■ **TRECHO DO DOCUMENTO**:
━━━━━━━━━━━━━━━━━━━━━━━━━━━━━━
Bolsonaro os brasileiros sabem quem é. Macron é um jovem quadro da elite que deixou o Partido Socialista para se projetar como alternativa à direita aos políticos tradicionais, propondo fazer da França uma nação ‘start-up’: uma espécie de João Dória francês.

Dois aspectos do entrevero chamam a atenção. Em primeiro lugar, Bolsonaro aplica sua fórmula de inverter posições entre acusados e acusadores – de modo que Macron lhe deve desculpas e não o contrário. Ao mesmo tempo, desloca o eixo do debate público para si mesmo: o noticiário discute ele, e não suas políticas. Enquanto isso, a caravana passa.

Um segundo aspecto merece análise: face à impotência que nos confronta, muitos brasileiros sentem-se justiçados, ou quando menos consolados, quando alguém lá fora coloca o presidente nos trilhos do bom senso. Então, Bolsonaro se vê obrigado a retirar seu insulto das redes sociais, considerada até por um comentarista conservador como “cafajeste”.

Porém, é preciso questionar este bom senso de que Macron aparece como portador. Bolsonaro incomoda por seus modos, não pelo que pensa. O seu modo é escrachado, mas franco. E a política burguesa é feita de hipocrisia.

Por exemplo, poucos questionam a diplomacia secreta, aceita como um imperativo da ‘razão de Estado’. Raros diplomatas concordariam com o dito chinês: ‘se não quer que alguém saiba, não faça’. E quando um Assange ou um Snowden trazem à tona a sujeira oculta, são eles os criminosos – e não quem fez a sujeira. É a ‘razão de Estado’ que define o que devemos saber, punindo como um Prometeu que roubou o fogo, quem milita para que saibamos mais. O hacker de Araraquara é preso, enquanto o ministro da Justiça segue ministro.

Quando Macron diz que os brasileiros “esperam, quando se é presidente, que nos comportemos bem em relação aos outros”, está se referindo a este código de conduta que informa a política burguesa.

A alta política exige hipocrisia para funcionar. Isso não surpreende, uma vez que a própria sociabilidade burguesa é fundada na dissociação entre o que se sente e o que se faz. Sua premissa é a repressão dos instintos, interpretada por alguns como a linha mestra do processo civilizatório - se identificarmos civilização com sociedade burguesa. Em última análise, uma separação entre razão e emoção, em que a segunda é domesticada pela primeira, preside a civilidade burguesa, enchendo prostíbulos e divãs - onde espera-se que, enfim, sejamos francos com nós mesmos.
━━━━━━━━━━━━━━━━━━━━━━━━━━━━━━
■ **MATERIAL**:
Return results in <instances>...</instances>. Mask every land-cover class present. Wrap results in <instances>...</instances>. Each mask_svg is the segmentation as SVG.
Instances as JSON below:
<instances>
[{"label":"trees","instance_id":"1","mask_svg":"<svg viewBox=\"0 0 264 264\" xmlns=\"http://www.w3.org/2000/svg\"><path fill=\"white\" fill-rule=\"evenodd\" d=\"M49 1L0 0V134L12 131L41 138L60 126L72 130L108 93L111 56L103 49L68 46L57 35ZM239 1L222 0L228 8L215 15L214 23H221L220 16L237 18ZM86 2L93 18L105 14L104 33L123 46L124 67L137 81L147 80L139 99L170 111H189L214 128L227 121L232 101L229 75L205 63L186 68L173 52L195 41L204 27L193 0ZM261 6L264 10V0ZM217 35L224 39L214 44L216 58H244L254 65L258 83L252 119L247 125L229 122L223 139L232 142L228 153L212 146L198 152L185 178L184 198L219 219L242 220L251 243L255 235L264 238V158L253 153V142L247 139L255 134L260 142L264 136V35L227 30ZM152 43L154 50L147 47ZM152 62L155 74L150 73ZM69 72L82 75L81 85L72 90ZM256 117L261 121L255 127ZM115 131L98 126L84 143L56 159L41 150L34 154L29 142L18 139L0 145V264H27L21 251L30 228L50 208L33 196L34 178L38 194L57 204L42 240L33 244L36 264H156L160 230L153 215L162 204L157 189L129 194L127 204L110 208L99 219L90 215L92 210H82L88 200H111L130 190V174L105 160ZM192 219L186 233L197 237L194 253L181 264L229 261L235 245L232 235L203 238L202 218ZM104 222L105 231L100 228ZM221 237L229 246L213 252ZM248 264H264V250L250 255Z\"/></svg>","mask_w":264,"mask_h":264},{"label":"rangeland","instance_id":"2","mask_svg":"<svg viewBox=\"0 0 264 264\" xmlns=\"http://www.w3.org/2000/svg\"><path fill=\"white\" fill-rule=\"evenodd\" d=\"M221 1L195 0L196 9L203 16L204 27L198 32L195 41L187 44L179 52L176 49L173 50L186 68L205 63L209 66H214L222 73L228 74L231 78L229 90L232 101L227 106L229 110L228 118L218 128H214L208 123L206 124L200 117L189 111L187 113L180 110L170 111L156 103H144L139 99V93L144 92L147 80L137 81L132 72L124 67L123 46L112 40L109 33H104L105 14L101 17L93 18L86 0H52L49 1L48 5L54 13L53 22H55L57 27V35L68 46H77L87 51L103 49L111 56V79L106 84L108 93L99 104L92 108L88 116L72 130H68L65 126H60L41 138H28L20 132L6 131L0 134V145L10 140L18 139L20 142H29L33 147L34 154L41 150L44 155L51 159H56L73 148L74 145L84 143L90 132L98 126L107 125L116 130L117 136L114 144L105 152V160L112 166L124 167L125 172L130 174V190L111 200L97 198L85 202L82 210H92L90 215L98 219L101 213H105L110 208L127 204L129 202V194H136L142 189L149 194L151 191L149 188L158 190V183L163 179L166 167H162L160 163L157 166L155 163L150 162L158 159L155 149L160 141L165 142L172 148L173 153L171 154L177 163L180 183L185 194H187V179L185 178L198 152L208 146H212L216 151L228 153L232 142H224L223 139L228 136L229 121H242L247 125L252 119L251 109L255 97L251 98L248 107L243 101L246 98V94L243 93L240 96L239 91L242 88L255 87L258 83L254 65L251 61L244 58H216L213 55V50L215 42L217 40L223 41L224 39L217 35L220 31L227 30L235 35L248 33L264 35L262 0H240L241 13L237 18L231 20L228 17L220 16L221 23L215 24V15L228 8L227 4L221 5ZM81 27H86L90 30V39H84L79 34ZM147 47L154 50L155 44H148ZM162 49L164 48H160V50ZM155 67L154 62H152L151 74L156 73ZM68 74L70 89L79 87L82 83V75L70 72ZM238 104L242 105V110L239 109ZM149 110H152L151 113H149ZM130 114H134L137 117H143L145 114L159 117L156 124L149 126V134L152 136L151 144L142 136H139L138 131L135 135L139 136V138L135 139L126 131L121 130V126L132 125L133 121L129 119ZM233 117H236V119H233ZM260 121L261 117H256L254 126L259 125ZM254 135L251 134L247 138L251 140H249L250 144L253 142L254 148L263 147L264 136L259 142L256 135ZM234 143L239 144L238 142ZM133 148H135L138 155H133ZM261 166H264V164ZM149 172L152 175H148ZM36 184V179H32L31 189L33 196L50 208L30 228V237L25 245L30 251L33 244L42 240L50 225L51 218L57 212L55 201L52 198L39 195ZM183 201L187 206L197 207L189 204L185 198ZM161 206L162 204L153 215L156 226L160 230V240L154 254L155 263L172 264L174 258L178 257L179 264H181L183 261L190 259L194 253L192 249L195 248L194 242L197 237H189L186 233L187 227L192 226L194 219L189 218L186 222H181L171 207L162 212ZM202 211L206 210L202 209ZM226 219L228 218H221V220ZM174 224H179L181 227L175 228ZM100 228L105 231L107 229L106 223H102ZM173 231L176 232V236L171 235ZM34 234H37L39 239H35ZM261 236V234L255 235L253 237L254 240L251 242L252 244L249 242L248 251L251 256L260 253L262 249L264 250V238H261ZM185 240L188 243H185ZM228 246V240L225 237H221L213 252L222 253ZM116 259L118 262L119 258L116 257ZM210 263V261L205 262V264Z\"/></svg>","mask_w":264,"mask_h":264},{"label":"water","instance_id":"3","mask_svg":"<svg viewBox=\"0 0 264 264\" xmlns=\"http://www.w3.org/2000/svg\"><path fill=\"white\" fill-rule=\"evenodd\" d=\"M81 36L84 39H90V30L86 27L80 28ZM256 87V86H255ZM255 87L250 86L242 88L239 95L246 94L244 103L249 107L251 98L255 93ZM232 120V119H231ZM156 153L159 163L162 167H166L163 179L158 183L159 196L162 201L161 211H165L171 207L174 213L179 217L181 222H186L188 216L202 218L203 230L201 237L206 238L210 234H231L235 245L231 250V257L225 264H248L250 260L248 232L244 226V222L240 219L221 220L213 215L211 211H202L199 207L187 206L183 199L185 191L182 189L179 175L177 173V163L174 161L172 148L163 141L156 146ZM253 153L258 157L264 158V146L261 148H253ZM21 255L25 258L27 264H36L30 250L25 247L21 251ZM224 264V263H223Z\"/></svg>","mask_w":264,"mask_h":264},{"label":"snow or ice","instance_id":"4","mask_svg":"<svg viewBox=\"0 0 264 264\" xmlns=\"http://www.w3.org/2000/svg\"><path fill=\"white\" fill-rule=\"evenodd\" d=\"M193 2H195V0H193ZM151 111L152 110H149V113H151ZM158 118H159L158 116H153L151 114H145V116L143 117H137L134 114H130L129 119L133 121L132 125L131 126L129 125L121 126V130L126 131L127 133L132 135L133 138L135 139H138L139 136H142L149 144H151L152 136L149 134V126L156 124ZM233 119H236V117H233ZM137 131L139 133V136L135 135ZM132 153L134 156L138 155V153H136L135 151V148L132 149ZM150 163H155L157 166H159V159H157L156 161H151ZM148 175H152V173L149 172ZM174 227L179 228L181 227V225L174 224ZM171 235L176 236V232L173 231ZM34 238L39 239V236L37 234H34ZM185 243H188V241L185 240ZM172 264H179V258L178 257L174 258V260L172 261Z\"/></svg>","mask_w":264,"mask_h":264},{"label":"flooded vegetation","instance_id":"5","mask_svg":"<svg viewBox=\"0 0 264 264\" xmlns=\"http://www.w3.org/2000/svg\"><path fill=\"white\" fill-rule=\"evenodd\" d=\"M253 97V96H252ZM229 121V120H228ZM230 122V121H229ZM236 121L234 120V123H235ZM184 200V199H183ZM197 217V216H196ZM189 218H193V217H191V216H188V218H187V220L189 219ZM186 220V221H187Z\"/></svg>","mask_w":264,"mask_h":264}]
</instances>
━━━━━━━━━━━━━━━━━━━━━━━━━━━━━━
■ **INSTRUÇÕES**:
Reproduza a parte do texto sobre Bolsonaro e Macron que começa em "Por exemplo, poucos" e vai até "a política burguesa.", renomeando "diplomacia secreta" como "diplomacia sigilosa".

■ **TAREFA CONCLUÍDA**:
Por exemplo, poucos questionam a diplomacia sigilosa, aceita como um imperativo da ‘razão de Estado’. Raros diplomatas concordariam com o dito chinês: ‘se não quer que alguém saiba, não faça’. E quando um Assange ou um Snowden trazem à tona a sujeira oculta, são eles os criminosos – e não quem fez a sujeira. É a ‘razão de Estado’ que define o que devemos saber, punindo como um Prometeu que roubou o fogo, quem milita para que saibamos mais. O hacker de Araraquara é preso, enquanto o ministro da Justiça segue ministro.

Quando Macron diz que os brasileiros “esperam, quando se é presidente, que nos comportemos bem em relação aos outros”, está se referindo a este código de conduta que informa a política burguesa.